Endlich: Paperjam verschickte seine neuste Nummer mit Wirtschaftsminister Franz Fayot als Coverboy. Dessen Vorgänger Etienne Schneider war von 2012 bis 2015 siebenmal auf der Titelseite. Mit schwärmerischen Schlagzeilen wie „Ministre en herbe“, „L’homme de la situation?“ und „Mister Business“.
Für das Wirtschaftsmagazin posierte Franz Fayot auf der Skater-Piste im Petrustal, modisch salopp in weißen Turnschuhen und ohne Krawatte. Trotzdem zögerte es anderthalb Jahre, um für den Wirtschaftsminister zu werben.
Vielleicht waren die besitzenden Klassen besorgt: Bei seiner Wahl zum Parteivorsitzenden hatte Franz Fayot sich 2019 „gegen den Kapitalismus als Gesellschaftssystem, aber für Marktwirtschaft“ ausgesprochen. Würde sich der LSAP-Minister mit dem OGBL verbünden, um eine andere Industriepolitik durchzusetzen?
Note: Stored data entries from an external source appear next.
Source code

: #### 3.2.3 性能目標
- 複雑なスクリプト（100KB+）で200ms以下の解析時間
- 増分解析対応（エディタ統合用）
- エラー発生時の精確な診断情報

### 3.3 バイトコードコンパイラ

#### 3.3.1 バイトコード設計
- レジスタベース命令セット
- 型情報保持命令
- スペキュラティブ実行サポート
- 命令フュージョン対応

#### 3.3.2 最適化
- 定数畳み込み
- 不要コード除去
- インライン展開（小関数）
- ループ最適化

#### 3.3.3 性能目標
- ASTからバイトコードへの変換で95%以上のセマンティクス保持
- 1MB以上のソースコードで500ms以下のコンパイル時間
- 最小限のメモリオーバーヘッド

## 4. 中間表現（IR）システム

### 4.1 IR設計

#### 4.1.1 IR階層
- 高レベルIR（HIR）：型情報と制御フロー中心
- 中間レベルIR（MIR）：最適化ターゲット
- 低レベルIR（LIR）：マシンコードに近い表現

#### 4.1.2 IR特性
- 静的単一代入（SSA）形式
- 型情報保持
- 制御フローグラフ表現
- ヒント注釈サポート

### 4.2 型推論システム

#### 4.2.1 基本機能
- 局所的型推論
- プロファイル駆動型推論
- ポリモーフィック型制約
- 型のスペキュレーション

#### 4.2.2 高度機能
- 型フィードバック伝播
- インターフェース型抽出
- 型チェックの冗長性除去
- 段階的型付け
Die im globalen Wettbewerb nicht bloß die Dankbarkeit der Arbeiter für ihren Arbeitsplatz verlangt?
Ein solches Ansinnen lag Franz Fayot fern. Das Positionspapier „Krise und Aufbruch der LSAP“ der Fondation Robert Krieps von 2014 zählt das Wirtschaftsministerium nicht zu den „ausgeprägten Gestaltungsministerien“. Fayot ist einer der vier Zentrumsnotabeln, die das Papier verfasst haben.
Es sind nicht mehr die Gewerkschaften, die die Industriepolitik beeinflussen. Fage, Knauf und Google zeigen, dass dies inzwischen Bürgerinitiativen und Umweltschutzvereine tun. Die sind nicht mit Delokalisierung erpressbar. Ihre Mitglieder arbeiten woanders. Ratlos stehen Minister und Gewerkschaften in Düdelingen vor Liberty Steel.
Trotz Marktwirtschaft gibt es Minister für den Mittelstand, für die Landwirtschaft und für die Banken. Der Wirtschaftsminister ist für Industrie zuständig. Für eine Partei mit dem „Arbeiter“ im Namen wäre das eine reizvolle Beschäftigung. Franz Fayot beschränkt sich darauf, ökologischer und digitaler zu sein. Wie Etienne Schneider gibt er den linksliberalen Modernisierer. Aber ohne Rifkin Brothers and Barnum & Bailey. Er bleibt mit zwei Füßen auf dem Boden. Er greift nicht nach den Sternen und fährt nicht Rolls Royce. Der Verzicht auf den Rolls ist das Zugeständnis an Partei und Gewerkschaften.
Die LSAP will stets beweisen, wie gut sie verwalten kann. Pflichtbewusst gab der Minister beim Amtsantritt seine linken Sprüche an der Garderobe ab. Er redet stattdessen von Kits, Tools, Roadmaps und einer „plateforme d’échange de données très novatrice, afin de collecter des données“ (Paperjam, August 2021, S. 34).
Der Nachfolger Etienne Schneiders war überlegt gewählt: Als Geschäftsanwalt aus dem Stall Elvinger, Hoss und Prussen soll er Unternehmerfreundlichkeit wie unter Schneider gewährleisten. Als Nachwuchsreformer aus dem Parteiadel soll er das Misstrauen der Parteibasis zerstreuen. Die murmelt immer gleich: „Genosse der Bosse“.
Während seines kurzen Auftritts als Parteivorsitzender blieb der bald 50-Jährige der schüchterne junge Mann aus der „Stad“. Dafür kann die Industrie sich mit seinem linken Weltbild anfreunden: Als Zentrumspolitiker interessiert er sich für Immobilienvermögen. Als Geschäftsanwalt will er sie besteuern. Die alte Geschichte vom schaffenden und raffenden Kapital mit einem Schuss Piketty. Wie sich das schaffende Kapital vermehrt, geht niemand was an.
2013 erbte Franz Fayot den Parlamentssitz seines Vaters. 2018 unterzeichnete er einen offenen Brief und forderte die Parteiveteranen auf, ihren Platz für die Vierzigjährigen zu räumen. Zwei Jahre später fand er Gehör. Er wurde im Februar 2020 Minister. Gleichzeitig wurden die ersten Corona-Viren gemeldet. Das wurde der Stresstest für den in Verwaltungsdingen unerfahrenen Politiker. Seither durfte er Geld über die Unternehmen regnen lassen. Scheinbar verlangte das keinen politischen Standpunkt. So landete er auf der Titelseite von Paperjam.